Breast implant information law clears committee
PHOENIX - Women who want to get breast implants would be required to get more information about the side effects, under the terms of legislation approved Wednesday by a Senate committee.
But not this year.
The unanimous vote in favor of SB 1439 followed testimony by several women who told the Health and Human Services Committee about the health effects, often lasting years, after they had implants.
More to the point, the women all said that they never were informed of what could go wrong.
No one from any of the manufacturers came to testify against the measure.
There also was no opposition from surgeons. In fact, James Nachbar, a Scottsdale plastic surgeon and attorney, told lawmakers he supports the measure.
In essence, the measure puts together a group including doctors, manufacturers and patients to come up with an "informed consent checklist'' of what physicians should discuss with patients considering breast implants.
At the very least, the legislation requires that list to include cancer associated with breast implants as well as other breast implant illnesses. And patients would have to be told of the National Breast Implant Registry which keeps track of not only devices that are implanted but also subsequent surgeries.
"I asked all the right questions for over a year,'' Lisa Roland told lawmakers.
"I wasn't told about auto-immune conditions,'' she said. "I wasn't given a manufacturer's booklet."
Roland said this isn't a simple matter of requiring a consent form. In fact, she said, the current form used by plastic surgeons is written at the collegiate level.
"It's 13 pages long,'' she said.
"I am health-literate,'' Roland continued. "It took me an hour and 48 minutes to read this thing.''
What SB 1439 would require, she said, is different.
"It clearly spells out all of the risks that I wish I had known before my implant surgery,'' Roland said, the surgery she said left her sick for 18 years.
Robyn Towt had her own story for lawmakers. She told of her double mastectomy in 2017 after being diagnosed with breast cancer. She said she had breast reconstruction with one of the top board-certified plastic surgeons in the East Valley, whom she did not name.
"My doctor told me breast implants were perfectly safe," Towt said, even with silicone.
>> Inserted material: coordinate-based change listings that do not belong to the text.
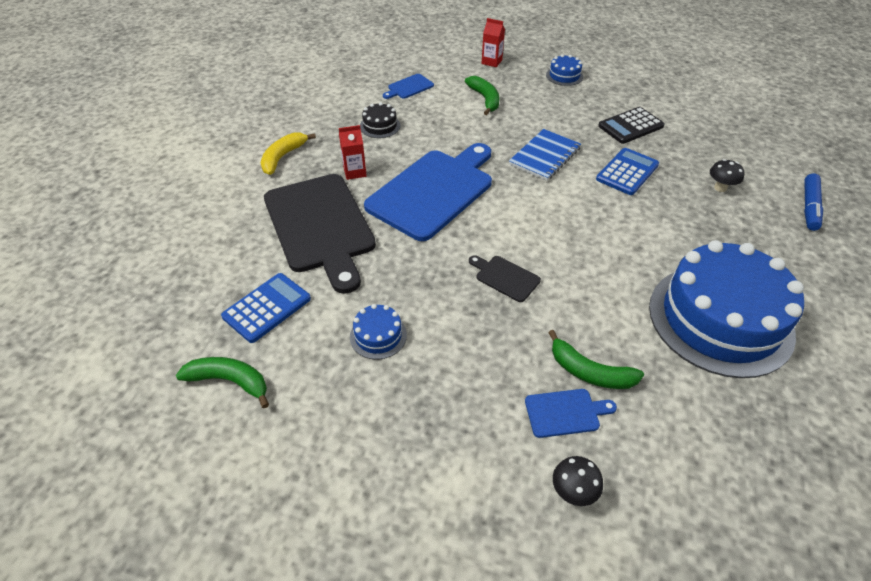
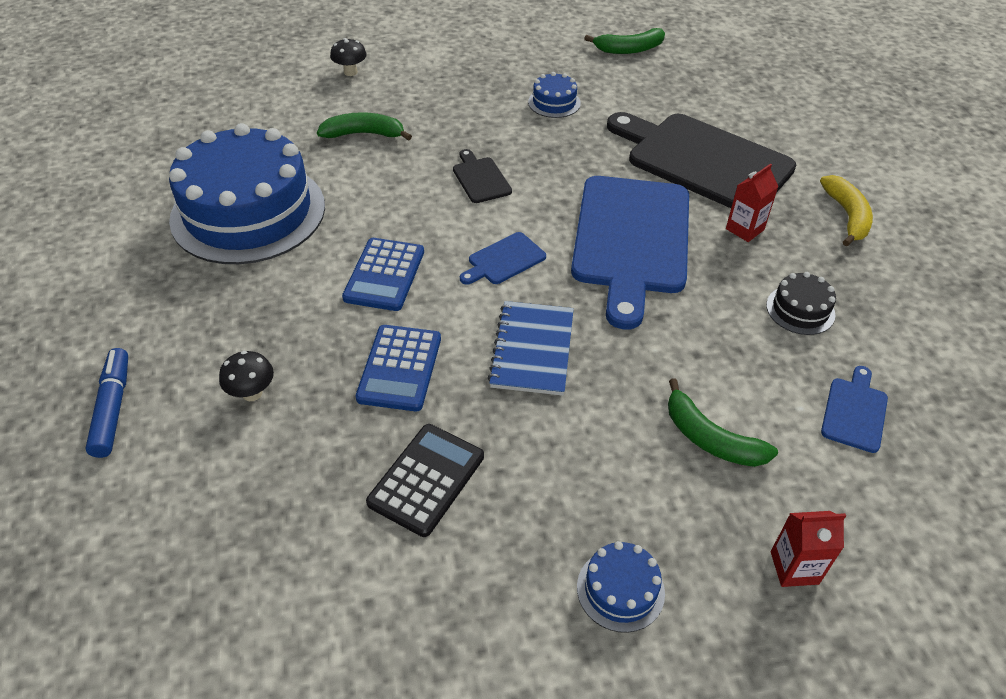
camera: 150 degrees right, 0 degrees up
blue calculator [221,273,311,343] -> blue calculator moved to [342,238,424,311]
black cutting board [469,255,541,302] -> black cutting board turned 120 degrees counterclockwise [453,149,512,203]
blue cutting board [525,389,617,438] -> blue cutting board moved to [460,232,546,285]

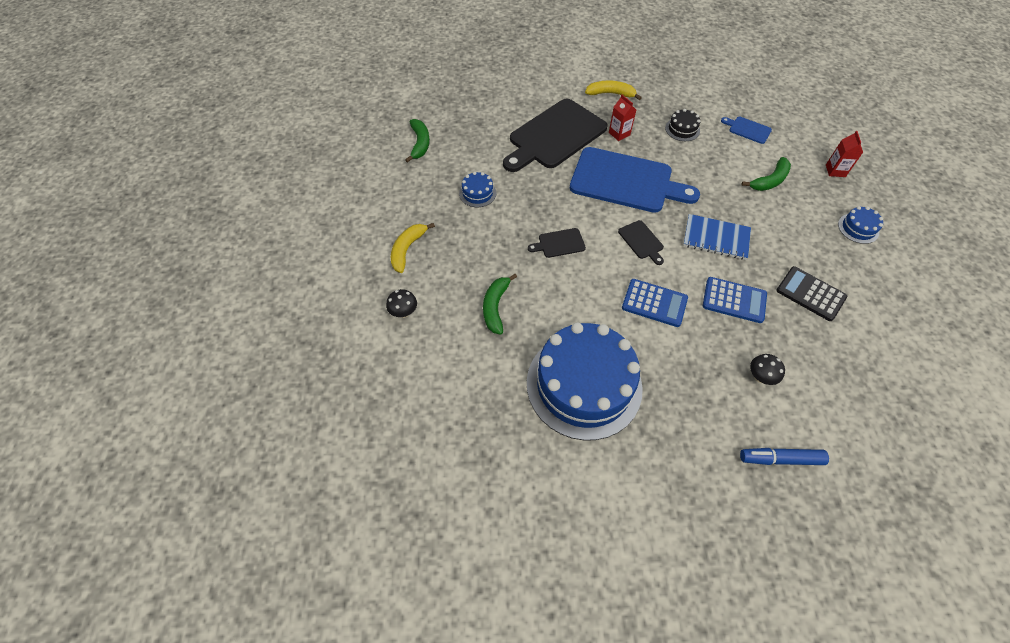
camera: 80 degrees left, 10 degrees up
blue cutting board [460,232,546,285] -> black cutting board [618,220,664,265]
none -> yellow banana [391,223,435,273]

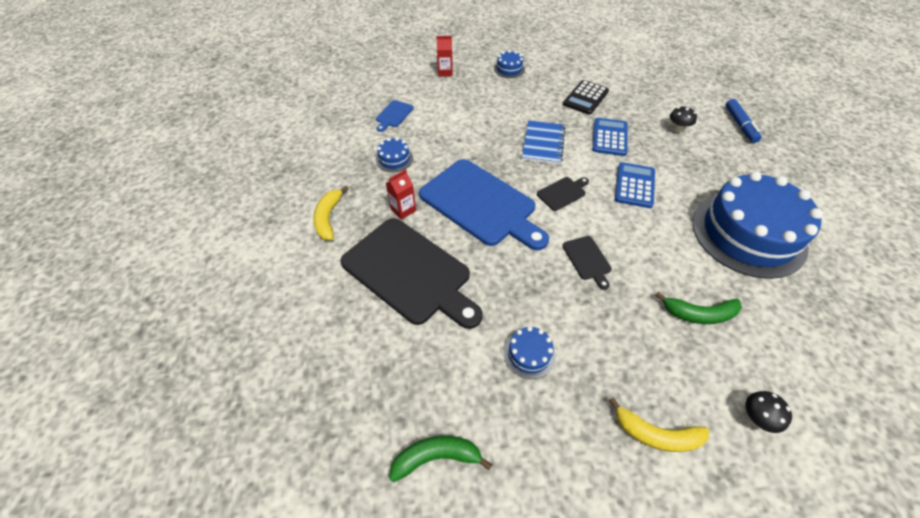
camera: 95 degrees left, 5 degrees down
blue cutting board [569,147,700,213] -> blue cutting board turned 120 degrees clockwise [419,159,549,250]
black cake [665,109,700,141] -> blue cake [376,138,413,172]
green banana [741,157,791,191] -> none

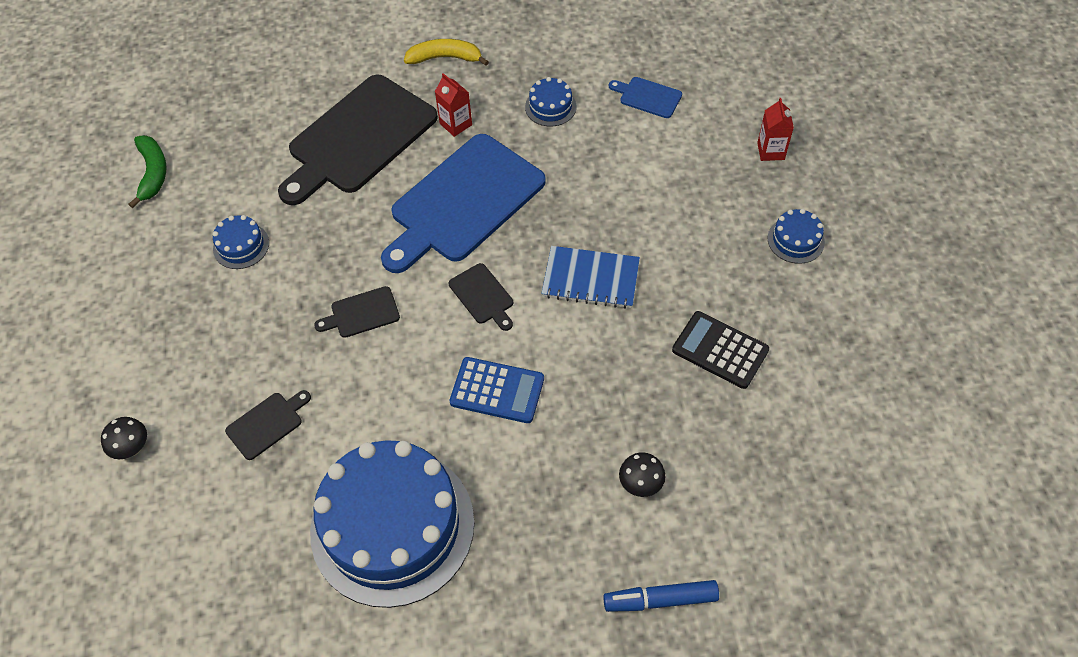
camera: 90 degrees right, 5 degrees up
blue calculator [592,118,628,156] -> none
yellow banana [609,397,709,452] -> none
green banana [655,292,742,324] -> black cutting board [225,390,311,460]

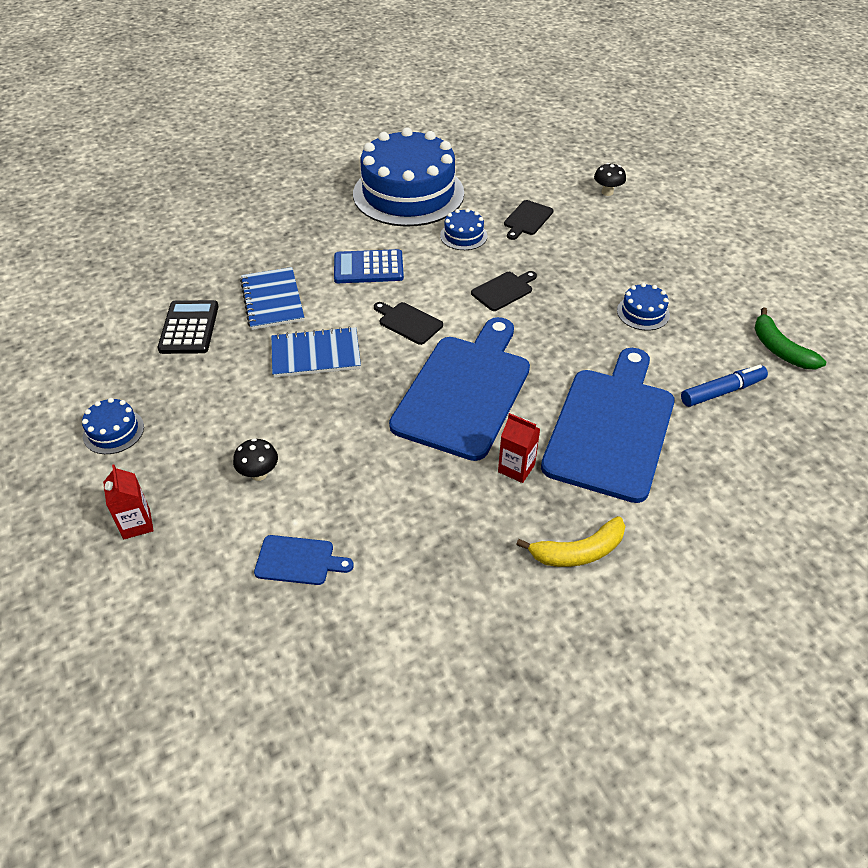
camera: 160 degrees right, 10 degrees down
black cutting board [278,75,438,205] -> blue cutting board [541,348,675,503]
blue cake [525,77,576,127] -> blue cake moved to [440,208,487,250]
blue marker [603,580,719,612] -> blue marker moved to [681,365,768,407]
black mushroom [619,452,666,497] -> black mushroom moved to [233,438,278,481]
black calculator [672,311,769,389] -> black calculator turned 105 degrees counterclockwise [157,300,219,354]
none -> blue notebook [240,267,304,330]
"I ended up having extreme health issues,'' she said, having been given no idea what chemicals were in the implants. Towt said she had them removed after four months "and my 23 symptoms resolved within 48 hours.''
Gretchen Goodell-Bridge said the side effects of her own implants were so severe, including hair loss and heart palpitations, she had to stop working as a women's health nurse practitioner until she had them removed.
"It shouldn't be this way,'' she said.
"Women should know all the risks about a procedure,'' Goodell-Bridge said. "It is the surgeon's responsibility to inform the patient of all the negative things that can happen.''
She acknowledged that not every woman who had implants will get sick.
"But a proper informed consent means being given all the relevant information to make an educated decision,'' Goodell-Bridge said.
The reason this won't happen immediately -- assuming the bill clears the full Legislature -- is that study committee. It has until the end of the year to come up with that checklist.
But even a checklist and a consent form, Roland said, isn't the entire answer.
"I talk to a lot of women that say that they were just handed their consent forms and they were told to sign them,'' she said. Roland said that this legislation "has the potential to change that culture.''
That includes telling women they should go back to their surgeons when their immune systems react badly and that they should report their problems to the Food and Drug Administration which regulates the devices.